— Start —
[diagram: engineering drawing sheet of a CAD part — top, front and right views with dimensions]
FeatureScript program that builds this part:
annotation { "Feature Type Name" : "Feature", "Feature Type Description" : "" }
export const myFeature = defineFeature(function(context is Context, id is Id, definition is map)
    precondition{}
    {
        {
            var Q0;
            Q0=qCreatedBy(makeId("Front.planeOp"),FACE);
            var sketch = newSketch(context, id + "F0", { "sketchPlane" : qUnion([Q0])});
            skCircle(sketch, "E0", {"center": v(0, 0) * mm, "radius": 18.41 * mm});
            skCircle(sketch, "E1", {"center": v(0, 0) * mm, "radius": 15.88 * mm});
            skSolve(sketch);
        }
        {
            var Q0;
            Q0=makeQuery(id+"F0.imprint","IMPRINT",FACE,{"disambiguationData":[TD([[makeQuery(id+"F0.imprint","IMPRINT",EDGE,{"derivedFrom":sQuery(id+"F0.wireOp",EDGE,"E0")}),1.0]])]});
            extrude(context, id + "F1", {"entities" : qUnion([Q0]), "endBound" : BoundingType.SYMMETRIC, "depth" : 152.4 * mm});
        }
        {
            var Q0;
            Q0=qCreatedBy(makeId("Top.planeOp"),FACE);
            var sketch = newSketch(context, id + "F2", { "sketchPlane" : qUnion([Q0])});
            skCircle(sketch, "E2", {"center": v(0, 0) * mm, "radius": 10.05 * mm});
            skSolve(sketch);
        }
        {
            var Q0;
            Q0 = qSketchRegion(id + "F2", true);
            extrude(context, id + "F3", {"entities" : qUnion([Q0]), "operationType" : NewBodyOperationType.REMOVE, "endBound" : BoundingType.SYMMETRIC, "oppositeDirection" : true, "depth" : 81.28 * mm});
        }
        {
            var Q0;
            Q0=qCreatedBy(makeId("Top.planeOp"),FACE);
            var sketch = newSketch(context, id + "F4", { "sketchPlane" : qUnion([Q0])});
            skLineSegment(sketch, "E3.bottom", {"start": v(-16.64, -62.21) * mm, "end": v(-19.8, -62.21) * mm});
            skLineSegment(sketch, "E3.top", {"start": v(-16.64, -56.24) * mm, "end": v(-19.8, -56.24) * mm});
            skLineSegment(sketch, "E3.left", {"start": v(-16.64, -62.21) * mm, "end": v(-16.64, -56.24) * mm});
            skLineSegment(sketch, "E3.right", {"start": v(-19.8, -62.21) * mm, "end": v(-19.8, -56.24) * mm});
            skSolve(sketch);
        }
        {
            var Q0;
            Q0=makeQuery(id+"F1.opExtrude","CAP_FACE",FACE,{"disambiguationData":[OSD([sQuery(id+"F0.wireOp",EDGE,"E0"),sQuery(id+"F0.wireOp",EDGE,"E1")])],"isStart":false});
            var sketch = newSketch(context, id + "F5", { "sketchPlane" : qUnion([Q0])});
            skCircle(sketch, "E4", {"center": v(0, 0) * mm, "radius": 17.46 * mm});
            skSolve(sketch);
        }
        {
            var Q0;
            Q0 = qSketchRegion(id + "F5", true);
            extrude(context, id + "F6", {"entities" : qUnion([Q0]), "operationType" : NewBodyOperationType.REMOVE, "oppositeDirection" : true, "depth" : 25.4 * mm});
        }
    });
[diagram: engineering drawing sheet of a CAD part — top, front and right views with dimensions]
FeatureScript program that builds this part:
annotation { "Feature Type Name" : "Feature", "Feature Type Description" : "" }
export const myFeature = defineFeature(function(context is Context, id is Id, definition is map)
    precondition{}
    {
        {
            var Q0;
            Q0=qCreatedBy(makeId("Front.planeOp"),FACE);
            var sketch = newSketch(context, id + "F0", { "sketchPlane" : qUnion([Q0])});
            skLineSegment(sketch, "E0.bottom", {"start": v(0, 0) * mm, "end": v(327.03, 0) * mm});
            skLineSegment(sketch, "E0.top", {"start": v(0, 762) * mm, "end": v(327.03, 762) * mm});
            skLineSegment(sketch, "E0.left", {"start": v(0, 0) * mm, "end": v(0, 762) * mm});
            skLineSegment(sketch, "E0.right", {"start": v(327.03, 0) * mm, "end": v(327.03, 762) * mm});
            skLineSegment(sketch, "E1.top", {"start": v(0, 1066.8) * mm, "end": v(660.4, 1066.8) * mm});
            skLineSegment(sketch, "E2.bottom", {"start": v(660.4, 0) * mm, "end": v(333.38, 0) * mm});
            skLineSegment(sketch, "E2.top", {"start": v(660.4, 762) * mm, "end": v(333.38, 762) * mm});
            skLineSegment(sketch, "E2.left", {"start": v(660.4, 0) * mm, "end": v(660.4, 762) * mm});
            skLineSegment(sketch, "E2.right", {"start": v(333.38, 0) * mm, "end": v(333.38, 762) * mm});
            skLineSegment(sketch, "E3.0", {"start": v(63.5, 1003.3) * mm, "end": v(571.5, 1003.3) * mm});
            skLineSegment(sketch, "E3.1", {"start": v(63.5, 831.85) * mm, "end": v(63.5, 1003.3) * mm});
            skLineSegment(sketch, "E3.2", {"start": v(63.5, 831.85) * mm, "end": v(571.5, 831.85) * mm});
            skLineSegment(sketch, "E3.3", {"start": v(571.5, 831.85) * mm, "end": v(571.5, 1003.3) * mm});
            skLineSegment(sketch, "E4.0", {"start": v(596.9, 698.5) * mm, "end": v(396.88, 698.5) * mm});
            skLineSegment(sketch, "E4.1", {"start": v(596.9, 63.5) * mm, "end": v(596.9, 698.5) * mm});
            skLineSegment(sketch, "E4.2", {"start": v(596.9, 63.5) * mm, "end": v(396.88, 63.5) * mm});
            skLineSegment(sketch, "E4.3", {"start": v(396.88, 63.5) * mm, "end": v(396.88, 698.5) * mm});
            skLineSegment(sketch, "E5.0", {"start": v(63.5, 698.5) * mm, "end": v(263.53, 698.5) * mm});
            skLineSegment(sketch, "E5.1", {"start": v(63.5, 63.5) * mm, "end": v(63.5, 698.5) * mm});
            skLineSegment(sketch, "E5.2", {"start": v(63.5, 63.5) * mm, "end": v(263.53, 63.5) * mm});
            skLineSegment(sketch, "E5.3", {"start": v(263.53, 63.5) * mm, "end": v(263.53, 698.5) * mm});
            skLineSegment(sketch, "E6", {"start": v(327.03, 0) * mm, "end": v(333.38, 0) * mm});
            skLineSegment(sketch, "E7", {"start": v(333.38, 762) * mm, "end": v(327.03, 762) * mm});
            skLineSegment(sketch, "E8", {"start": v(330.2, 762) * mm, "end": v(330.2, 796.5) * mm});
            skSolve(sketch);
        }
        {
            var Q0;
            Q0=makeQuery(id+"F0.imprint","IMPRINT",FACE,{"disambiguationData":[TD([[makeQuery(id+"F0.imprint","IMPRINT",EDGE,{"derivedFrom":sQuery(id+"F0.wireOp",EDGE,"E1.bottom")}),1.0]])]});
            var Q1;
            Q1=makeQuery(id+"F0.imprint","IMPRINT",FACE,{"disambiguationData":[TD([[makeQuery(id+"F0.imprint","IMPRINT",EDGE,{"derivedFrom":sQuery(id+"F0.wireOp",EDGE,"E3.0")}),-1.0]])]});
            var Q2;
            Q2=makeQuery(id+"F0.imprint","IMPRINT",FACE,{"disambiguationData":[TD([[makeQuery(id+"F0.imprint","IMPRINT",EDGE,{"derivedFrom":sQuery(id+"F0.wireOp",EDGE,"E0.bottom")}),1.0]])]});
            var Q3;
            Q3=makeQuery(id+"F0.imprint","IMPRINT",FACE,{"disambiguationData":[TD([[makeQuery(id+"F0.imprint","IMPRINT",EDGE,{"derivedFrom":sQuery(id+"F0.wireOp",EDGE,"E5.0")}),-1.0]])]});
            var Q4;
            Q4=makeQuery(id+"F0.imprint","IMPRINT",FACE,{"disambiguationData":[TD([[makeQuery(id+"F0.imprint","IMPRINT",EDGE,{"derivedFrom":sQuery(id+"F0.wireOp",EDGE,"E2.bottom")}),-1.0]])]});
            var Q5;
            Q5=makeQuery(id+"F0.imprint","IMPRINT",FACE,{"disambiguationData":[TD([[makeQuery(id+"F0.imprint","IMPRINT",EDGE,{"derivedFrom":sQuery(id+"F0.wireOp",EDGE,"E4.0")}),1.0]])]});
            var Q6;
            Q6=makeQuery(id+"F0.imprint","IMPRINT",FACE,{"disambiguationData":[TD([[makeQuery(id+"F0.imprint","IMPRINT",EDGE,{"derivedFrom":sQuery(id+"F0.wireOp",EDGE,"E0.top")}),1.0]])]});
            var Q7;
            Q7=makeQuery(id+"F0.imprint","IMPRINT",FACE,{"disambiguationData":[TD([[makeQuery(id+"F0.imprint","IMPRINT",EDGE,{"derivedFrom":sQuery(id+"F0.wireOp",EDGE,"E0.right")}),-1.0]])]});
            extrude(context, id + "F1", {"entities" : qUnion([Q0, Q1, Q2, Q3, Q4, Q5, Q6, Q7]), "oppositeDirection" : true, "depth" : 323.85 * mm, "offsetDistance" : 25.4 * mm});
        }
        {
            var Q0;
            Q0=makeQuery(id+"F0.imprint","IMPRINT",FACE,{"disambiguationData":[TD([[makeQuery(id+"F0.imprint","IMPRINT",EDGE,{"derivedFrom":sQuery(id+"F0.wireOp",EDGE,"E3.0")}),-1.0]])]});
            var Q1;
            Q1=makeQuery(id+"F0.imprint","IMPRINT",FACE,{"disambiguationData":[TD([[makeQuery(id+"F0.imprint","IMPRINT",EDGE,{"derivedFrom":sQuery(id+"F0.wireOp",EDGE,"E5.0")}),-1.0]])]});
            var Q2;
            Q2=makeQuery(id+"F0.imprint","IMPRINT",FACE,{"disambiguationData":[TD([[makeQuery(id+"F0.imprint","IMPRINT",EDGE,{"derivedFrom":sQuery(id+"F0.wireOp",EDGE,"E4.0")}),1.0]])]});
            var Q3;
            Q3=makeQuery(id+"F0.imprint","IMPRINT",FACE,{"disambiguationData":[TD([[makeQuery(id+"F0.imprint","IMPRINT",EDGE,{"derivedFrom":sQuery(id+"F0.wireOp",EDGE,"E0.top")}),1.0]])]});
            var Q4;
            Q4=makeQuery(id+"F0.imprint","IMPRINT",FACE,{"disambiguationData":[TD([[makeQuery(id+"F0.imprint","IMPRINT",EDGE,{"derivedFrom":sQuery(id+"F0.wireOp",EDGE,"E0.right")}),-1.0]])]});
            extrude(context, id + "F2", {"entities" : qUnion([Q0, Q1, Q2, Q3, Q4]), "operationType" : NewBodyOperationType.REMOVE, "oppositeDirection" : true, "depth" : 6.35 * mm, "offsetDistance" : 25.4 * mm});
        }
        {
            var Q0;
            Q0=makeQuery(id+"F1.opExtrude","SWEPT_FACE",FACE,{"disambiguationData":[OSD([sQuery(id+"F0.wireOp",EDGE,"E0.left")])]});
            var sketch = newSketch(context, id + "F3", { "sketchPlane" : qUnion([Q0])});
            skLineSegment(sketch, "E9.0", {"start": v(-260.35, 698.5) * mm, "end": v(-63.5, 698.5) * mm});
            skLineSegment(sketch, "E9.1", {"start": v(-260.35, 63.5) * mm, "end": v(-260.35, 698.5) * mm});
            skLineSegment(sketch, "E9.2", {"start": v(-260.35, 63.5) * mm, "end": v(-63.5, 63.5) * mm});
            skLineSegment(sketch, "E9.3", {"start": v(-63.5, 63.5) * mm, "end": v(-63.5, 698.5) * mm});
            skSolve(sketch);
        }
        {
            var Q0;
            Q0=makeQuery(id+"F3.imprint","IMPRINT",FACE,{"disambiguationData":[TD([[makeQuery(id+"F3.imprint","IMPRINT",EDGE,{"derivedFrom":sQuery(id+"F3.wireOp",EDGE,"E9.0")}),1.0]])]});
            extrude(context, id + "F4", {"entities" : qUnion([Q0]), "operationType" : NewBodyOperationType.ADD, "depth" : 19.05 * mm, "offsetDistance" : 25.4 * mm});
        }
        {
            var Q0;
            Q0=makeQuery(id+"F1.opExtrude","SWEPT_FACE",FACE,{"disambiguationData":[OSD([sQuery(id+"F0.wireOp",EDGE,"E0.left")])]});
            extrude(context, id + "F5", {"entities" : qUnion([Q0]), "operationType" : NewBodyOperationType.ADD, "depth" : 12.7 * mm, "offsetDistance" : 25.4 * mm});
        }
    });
— End —
• Exercise objective: Find each line in the items above that contains the string "REMOVE" and copy those lines. Uppercase and lowercase letters must match.

• Output of the task:
            extrude(context, id + "F3", {"entities" : qUnion([Q0]), "operationType" : NewBodyOperationType.REMOVE, "endBound" : BoundingType.SYMMETRIC, "oppositeDirection" : true, "depth" : 81.28 * mm});
            extrude(context, id + "F6", {"entities" : qUnion([Q0]), "operationType" : NewBodyOperationType.REMOVE, "oppositeDirection" : true, "depth" : 25.4 * mm});
            extrude(context, id + "F2", {"entities" : qUnion([Q0, Q1, Q2, Q3, Q4]), "operationType" : NewBodyOperationType.REMOVE, "oppositeDirection" : true, "depth" : 6.35 * mm, "offsetDistance" : 25.4 * mm});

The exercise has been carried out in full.